Although the current village of Sawston has only existed as anything more than a hamlet for 400 to 600 years, there is evidence for a settlement in the vicinity dating back to the early Bronze Age almost 5000 years ago.
The northern high-ground in Sawston would have been the only vantage point from which to view the ancient Hill figures discovered in the Wandlebury section of the Gog-Magog hills.
The hall is surrounded by almost 60 acres (240,000 m2) of grounds which includes a Site of Special Scientific Interest protected by Natural England due to the presence of Cambridge Milk Parsley, a rare English native plant. The ground also include a number of naturally fed springs, woodland walks, a half moat and a number of smaller landscaped gardens.

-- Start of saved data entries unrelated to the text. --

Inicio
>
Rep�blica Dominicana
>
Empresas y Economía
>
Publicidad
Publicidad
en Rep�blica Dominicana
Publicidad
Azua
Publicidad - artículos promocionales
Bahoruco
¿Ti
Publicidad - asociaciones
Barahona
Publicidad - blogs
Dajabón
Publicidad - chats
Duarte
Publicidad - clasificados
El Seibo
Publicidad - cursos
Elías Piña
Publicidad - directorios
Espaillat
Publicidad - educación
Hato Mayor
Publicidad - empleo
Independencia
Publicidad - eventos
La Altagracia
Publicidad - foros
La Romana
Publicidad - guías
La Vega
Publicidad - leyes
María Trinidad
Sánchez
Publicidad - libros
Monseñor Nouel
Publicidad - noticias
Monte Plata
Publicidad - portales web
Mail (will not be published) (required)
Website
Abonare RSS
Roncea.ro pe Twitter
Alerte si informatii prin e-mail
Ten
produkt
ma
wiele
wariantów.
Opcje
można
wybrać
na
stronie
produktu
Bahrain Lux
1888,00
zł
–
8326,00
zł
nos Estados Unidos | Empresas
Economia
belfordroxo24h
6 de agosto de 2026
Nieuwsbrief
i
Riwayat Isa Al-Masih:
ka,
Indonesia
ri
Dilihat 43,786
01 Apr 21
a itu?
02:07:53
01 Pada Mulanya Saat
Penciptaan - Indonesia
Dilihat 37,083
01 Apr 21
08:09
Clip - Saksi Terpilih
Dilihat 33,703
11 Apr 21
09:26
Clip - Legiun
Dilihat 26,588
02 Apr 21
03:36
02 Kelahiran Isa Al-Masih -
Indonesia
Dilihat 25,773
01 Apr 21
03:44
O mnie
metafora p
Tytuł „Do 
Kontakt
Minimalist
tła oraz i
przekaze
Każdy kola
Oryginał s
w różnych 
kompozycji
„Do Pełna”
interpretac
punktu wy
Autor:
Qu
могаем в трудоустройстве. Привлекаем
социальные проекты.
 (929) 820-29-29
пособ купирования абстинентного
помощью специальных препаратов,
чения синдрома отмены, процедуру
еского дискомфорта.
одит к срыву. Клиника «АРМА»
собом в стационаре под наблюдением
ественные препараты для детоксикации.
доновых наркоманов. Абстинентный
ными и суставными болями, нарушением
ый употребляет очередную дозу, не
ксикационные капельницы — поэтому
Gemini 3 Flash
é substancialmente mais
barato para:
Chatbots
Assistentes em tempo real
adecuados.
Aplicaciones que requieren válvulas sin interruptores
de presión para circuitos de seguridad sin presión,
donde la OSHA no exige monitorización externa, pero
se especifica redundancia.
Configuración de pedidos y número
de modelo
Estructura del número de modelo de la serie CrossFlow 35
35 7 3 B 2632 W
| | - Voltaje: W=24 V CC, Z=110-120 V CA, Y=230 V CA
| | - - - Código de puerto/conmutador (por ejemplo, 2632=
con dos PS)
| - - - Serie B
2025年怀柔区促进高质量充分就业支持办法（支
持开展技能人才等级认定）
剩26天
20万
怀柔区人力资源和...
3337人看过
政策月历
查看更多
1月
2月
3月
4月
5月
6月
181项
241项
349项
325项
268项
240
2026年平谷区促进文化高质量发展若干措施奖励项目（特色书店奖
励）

The Sawston estate was held by the Huddleston family from 1517 until the 1980s. The Hall was thrust into the history books in 1553 when Mary Tudor (soon to be Mary I of England), fleeing imprisonment by the Duke of Northumberland, spent the night at Sawston Hall. Northumberland’s soldiers followed Mary to Sawston forcing her to flee the next morning disguised as a dairymaid. As she fled, the soldiers put flame to the medieval manor destroying a large portion of the hall.
The Hall was re-built by Sir John and Edmund Huddleston between 1557-1584 with the help of a license granted by Queen Mary to use stone from Cambridge Castle. During the re-building Mary died and was succeeded byElizabeth I. This resulted in the inclusion of a number of priest holes in the building, allowing the Huddleston family to continue their practice of the Catholic faith. The priest’s hole at the top of the spiral staircase at Sawston Hall is noted as one of the finest examples in the country.
During the Second World War Sawston Hall, still under the ownership of the Huddlestons, was the headquarters of the 66th Fighter Wing, part of the USAAF Eighth Air Force. An air raid shelter still remains in the grounds, and on the top floor war-time graffiti still adorns the walls. In 1982 the Huddleston family sold the hall which became a language school until the present owner purchased the property in 2010.
Sawston Hall sits adjacent to the, earlier, Norman styled St. Mary’s church.
Sawston Hall was the location used for the 1971 Michael Winner film “The Nightcomers”.It was featured extensively including many scenes providing interior shots of the house throughout.